HRC Mourns Candace Towns, a Black Trans Woman Killed in Georgia

by HRC Staff

HRC mourns the loss of Candace Towns, a transgender woman who was found shot to death on Tuesday in Georgia.

Post submitted by Mark Lee, HRC Senior Writer, Public Education & Research

HRC mourns the loss of Candace Towns, a transgender woman who was found shot to death on Tuesday in Macon, Ga., near where she was living.

According to TransGriot, Towns, 30, was reported missing on Sunday, October 29, and had last been seen alive on Saturday. On Tuesday, an anonymous 911 caller reported that a person was down at the end of a driveway and possibly dead.
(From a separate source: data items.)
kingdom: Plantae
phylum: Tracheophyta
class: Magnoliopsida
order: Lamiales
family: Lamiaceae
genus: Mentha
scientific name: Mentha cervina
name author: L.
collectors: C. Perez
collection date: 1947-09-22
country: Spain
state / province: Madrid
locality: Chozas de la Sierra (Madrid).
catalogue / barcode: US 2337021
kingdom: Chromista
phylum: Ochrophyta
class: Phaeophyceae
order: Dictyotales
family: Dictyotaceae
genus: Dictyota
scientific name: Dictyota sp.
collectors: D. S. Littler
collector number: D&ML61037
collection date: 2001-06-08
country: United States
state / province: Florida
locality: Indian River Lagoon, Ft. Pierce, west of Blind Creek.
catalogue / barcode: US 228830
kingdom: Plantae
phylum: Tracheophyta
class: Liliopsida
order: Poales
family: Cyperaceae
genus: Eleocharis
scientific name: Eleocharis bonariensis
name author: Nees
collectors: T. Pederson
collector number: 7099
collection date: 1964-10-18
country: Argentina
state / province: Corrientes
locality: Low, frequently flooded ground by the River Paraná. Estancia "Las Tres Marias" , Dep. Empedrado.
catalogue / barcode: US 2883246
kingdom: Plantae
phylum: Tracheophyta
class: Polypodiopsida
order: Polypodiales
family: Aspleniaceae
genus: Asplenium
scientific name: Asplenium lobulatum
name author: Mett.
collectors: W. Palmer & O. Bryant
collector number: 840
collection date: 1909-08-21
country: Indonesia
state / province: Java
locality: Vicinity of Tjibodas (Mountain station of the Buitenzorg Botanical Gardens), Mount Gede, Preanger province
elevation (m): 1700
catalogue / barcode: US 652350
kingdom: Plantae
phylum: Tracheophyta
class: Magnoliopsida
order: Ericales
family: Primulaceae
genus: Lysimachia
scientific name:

Initially the media misgendered and misnamed Towns until friends and family corrected them.

Town’s best friend, Malaysa Monroe, remembers Towns’ generosity.

“If I needed anything she would give it to me. She would give me the clothes off her back,” Monroe said.

The Telegraph reported that in July 2009 Towns was reportedly shot in the ankle, just a few blocks from where her body was found. Police are investigating the murder and have not released any additional information.

Towns is the 25th known transgender person killed in the U.S. this year. Sixty-four percent of the victims have been killed in the South, which among the four U.S. census regions has the fewest states that currently provide non-discrimination protections for LGBTQ people in education, employment, hate crimes, housing and public accommodations.

So far this year, 21 of the 25 transgender victims of fatal violence, including Towns, has been a woman of color. Sixteen were Black or African American.